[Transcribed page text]
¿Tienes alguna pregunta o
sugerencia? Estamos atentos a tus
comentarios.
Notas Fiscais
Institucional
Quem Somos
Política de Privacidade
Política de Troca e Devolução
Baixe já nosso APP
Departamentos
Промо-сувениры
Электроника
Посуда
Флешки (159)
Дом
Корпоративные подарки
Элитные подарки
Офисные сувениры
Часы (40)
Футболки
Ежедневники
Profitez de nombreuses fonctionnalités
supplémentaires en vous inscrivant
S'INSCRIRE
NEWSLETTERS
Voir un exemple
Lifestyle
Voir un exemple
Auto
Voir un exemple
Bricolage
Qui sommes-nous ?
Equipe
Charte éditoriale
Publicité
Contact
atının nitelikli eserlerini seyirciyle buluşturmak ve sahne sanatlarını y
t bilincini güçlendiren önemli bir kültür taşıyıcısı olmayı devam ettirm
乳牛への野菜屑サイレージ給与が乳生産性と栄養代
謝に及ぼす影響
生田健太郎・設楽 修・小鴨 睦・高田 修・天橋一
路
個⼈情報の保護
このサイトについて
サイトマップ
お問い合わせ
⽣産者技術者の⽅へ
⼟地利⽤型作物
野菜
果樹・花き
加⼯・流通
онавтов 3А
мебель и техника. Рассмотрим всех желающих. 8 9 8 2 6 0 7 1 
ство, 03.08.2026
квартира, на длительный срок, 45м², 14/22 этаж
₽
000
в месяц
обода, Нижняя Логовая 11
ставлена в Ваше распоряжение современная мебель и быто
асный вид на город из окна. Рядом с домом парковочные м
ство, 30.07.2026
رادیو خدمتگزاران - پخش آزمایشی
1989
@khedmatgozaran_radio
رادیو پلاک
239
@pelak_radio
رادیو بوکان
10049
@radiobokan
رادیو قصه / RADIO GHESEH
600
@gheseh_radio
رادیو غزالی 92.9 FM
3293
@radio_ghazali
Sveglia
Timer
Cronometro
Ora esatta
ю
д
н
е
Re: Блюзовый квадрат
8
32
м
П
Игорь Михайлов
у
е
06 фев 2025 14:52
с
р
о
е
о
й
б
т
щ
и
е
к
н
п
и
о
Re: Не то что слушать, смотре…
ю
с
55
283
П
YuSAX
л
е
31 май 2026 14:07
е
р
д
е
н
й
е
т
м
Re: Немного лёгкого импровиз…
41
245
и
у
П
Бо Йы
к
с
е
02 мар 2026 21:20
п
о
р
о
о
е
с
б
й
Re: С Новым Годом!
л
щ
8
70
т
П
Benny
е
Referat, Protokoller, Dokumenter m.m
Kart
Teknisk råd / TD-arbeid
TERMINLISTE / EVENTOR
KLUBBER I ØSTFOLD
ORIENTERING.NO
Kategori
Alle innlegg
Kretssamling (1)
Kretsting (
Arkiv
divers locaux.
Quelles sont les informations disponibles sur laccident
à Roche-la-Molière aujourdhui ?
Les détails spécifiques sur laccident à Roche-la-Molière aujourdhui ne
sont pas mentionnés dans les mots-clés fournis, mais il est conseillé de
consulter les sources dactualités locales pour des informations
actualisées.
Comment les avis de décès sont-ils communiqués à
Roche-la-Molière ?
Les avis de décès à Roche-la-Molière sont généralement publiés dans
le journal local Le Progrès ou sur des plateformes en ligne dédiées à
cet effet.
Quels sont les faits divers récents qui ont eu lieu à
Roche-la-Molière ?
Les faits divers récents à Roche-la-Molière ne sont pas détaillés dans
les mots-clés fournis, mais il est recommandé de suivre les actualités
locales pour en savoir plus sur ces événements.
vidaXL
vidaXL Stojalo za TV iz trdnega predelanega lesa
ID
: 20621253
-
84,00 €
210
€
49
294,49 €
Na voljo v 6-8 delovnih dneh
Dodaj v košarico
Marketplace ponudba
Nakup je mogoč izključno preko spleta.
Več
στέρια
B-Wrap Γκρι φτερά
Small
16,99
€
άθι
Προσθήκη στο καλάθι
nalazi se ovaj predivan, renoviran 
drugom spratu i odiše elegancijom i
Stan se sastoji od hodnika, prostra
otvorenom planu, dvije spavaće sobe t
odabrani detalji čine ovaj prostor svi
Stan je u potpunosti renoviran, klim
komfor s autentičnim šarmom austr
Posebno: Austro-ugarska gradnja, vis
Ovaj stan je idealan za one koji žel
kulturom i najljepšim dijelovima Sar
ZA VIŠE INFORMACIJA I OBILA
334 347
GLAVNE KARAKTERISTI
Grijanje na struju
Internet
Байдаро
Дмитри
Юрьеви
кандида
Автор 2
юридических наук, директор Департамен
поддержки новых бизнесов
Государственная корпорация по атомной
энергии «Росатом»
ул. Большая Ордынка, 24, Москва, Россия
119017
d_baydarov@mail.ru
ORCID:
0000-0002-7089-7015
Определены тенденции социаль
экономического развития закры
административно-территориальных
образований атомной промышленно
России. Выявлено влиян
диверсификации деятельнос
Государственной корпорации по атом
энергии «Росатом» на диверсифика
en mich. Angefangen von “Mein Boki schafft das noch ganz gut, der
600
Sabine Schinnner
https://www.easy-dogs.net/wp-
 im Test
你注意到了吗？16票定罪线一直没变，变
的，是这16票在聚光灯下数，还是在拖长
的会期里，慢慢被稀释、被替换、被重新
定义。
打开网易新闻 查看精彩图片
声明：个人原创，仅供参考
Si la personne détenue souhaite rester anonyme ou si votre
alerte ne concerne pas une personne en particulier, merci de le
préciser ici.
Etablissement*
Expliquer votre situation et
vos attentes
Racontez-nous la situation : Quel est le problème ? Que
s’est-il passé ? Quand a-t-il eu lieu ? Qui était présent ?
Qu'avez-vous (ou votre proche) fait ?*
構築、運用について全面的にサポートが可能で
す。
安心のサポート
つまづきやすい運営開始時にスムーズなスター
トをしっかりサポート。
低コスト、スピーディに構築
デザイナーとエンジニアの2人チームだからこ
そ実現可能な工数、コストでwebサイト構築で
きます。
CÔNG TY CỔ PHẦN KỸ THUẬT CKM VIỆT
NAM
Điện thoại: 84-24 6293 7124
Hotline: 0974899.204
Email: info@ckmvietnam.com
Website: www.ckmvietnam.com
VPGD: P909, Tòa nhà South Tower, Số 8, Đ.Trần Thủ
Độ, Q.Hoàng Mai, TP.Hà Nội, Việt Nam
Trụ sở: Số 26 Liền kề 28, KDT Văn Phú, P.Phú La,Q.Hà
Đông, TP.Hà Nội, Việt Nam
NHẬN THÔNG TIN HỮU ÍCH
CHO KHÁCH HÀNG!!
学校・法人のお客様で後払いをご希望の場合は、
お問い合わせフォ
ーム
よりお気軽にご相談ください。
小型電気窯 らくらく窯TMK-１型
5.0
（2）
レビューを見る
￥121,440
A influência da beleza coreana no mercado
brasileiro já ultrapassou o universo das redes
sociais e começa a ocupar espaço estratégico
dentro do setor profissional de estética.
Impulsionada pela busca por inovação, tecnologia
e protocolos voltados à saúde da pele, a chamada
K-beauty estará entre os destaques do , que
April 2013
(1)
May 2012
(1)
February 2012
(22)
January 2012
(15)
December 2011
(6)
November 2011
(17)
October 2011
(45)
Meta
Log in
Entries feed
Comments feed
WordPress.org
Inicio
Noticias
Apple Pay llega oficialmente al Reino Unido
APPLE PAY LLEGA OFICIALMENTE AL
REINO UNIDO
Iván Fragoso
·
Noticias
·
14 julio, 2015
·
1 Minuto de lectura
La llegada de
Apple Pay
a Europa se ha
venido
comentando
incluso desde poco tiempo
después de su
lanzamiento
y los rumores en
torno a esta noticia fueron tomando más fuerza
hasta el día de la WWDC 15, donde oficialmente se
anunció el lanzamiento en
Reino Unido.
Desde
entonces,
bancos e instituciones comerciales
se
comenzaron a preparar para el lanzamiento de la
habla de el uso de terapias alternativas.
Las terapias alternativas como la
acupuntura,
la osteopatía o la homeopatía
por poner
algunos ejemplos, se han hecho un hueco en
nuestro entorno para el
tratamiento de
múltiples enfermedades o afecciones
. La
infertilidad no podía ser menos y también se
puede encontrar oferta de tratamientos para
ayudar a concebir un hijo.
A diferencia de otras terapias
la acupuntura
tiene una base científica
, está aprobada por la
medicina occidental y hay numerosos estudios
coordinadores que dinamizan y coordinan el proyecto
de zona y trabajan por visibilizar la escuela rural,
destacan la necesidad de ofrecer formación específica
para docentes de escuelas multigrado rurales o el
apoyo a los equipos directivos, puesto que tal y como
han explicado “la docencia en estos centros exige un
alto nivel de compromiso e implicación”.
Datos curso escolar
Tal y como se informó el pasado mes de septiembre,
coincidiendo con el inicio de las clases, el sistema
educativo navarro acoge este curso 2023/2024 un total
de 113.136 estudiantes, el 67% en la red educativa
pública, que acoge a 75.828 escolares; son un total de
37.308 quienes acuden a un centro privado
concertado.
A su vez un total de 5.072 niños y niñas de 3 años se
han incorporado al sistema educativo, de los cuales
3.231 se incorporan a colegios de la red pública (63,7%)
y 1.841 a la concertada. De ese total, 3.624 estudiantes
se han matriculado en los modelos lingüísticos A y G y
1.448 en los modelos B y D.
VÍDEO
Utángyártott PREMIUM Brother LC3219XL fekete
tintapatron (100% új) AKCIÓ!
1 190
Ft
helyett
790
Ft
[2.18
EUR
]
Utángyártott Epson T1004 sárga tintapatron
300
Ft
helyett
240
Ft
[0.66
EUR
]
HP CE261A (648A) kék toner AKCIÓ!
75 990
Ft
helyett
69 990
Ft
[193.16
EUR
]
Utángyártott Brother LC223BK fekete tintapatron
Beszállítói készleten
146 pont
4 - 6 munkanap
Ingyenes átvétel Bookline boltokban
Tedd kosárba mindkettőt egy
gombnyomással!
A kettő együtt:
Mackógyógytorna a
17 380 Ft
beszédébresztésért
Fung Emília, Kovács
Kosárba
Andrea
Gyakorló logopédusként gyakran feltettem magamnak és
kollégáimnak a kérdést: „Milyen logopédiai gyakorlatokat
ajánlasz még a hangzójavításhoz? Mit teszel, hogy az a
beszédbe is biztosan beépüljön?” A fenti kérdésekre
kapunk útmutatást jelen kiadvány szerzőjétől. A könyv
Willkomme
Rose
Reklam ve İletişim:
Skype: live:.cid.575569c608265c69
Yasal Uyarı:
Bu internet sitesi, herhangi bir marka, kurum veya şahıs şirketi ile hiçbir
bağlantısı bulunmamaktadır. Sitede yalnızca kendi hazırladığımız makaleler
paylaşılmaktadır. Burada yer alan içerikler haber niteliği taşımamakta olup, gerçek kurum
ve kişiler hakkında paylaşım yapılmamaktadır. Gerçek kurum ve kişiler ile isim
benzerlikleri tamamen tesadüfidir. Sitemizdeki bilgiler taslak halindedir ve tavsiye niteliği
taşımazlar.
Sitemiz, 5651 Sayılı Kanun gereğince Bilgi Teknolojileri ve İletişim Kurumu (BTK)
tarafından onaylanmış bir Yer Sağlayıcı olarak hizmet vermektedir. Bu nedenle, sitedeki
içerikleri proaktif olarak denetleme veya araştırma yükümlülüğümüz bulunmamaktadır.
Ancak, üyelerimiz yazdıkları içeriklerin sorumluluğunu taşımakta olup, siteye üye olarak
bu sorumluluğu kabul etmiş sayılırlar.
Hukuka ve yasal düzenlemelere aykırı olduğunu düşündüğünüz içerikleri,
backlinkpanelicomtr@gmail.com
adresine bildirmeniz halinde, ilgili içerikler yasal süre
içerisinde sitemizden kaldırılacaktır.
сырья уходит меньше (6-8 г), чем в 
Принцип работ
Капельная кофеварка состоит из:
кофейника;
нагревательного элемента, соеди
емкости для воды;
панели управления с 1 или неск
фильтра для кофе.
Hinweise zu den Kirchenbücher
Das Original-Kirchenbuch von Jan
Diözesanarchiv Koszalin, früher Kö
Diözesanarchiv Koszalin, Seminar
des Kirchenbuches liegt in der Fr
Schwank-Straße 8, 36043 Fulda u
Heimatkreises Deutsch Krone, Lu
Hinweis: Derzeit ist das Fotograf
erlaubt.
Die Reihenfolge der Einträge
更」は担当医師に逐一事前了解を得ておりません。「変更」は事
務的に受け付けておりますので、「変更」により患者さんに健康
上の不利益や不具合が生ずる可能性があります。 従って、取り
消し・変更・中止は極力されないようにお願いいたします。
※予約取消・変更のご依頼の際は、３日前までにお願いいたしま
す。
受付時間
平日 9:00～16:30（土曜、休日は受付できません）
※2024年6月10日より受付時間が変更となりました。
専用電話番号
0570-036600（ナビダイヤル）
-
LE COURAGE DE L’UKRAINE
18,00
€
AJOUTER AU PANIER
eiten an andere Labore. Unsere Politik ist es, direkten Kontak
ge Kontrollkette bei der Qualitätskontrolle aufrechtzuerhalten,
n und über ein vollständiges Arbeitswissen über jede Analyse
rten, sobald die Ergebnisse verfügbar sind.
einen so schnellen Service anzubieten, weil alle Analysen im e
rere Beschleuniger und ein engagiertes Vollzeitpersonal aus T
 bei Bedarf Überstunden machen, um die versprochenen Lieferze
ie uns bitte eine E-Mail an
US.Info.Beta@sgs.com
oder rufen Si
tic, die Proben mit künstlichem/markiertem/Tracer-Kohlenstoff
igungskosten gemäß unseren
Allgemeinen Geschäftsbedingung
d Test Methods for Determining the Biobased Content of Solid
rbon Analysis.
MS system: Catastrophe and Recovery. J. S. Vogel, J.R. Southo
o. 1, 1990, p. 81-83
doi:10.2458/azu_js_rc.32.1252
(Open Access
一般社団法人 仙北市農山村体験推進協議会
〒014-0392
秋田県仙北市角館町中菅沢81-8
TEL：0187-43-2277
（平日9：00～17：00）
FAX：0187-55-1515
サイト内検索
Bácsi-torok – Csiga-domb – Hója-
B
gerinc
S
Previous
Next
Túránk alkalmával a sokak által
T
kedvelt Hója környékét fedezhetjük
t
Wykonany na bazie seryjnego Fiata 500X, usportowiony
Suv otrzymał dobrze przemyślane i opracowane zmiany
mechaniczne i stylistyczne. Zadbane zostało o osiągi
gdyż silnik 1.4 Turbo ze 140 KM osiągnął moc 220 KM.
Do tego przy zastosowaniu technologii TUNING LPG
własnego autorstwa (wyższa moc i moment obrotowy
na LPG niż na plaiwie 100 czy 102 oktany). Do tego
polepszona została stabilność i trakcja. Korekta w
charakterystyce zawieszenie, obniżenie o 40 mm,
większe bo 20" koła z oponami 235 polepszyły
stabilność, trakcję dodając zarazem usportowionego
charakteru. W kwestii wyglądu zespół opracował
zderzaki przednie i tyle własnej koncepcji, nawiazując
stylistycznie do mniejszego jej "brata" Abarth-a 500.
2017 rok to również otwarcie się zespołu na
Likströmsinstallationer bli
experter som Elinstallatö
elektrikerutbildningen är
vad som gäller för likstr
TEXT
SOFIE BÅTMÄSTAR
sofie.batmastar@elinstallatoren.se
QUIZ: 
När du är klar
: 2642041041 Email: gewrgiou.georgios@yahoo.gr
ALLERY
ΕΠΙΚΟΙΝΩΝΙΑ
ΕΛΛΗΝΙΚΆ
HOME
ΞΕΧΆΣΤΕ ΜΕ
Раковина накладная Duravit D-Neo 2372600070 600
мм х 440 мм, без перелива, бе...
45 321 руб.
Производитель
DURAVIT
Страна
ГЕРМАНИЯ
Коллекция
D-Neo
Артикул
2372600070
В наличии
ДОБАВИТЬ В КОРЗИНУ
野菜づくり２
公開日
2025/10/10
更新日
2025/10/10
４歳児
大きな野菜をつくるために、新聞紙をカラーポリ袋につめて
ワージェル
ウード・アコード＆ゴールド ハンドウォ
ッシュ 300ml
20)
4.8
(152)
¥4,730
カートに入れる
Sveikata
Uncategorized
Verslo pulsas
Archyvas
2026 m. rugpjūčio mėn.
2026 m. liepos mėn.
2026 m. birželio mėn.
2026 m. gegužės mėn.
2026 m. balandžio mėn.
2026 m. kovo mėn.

## PROBLEM DESCRIPTION
Pick out every line of the listing that contains the string "votre" and copy each one in full.

## RESULT OF THE EXERCISE
Si la personne détenue souhaite rester anonyme ou si votre
Expliquer votre situation et
Qu'avez-vous (ou votre proche) fait ?*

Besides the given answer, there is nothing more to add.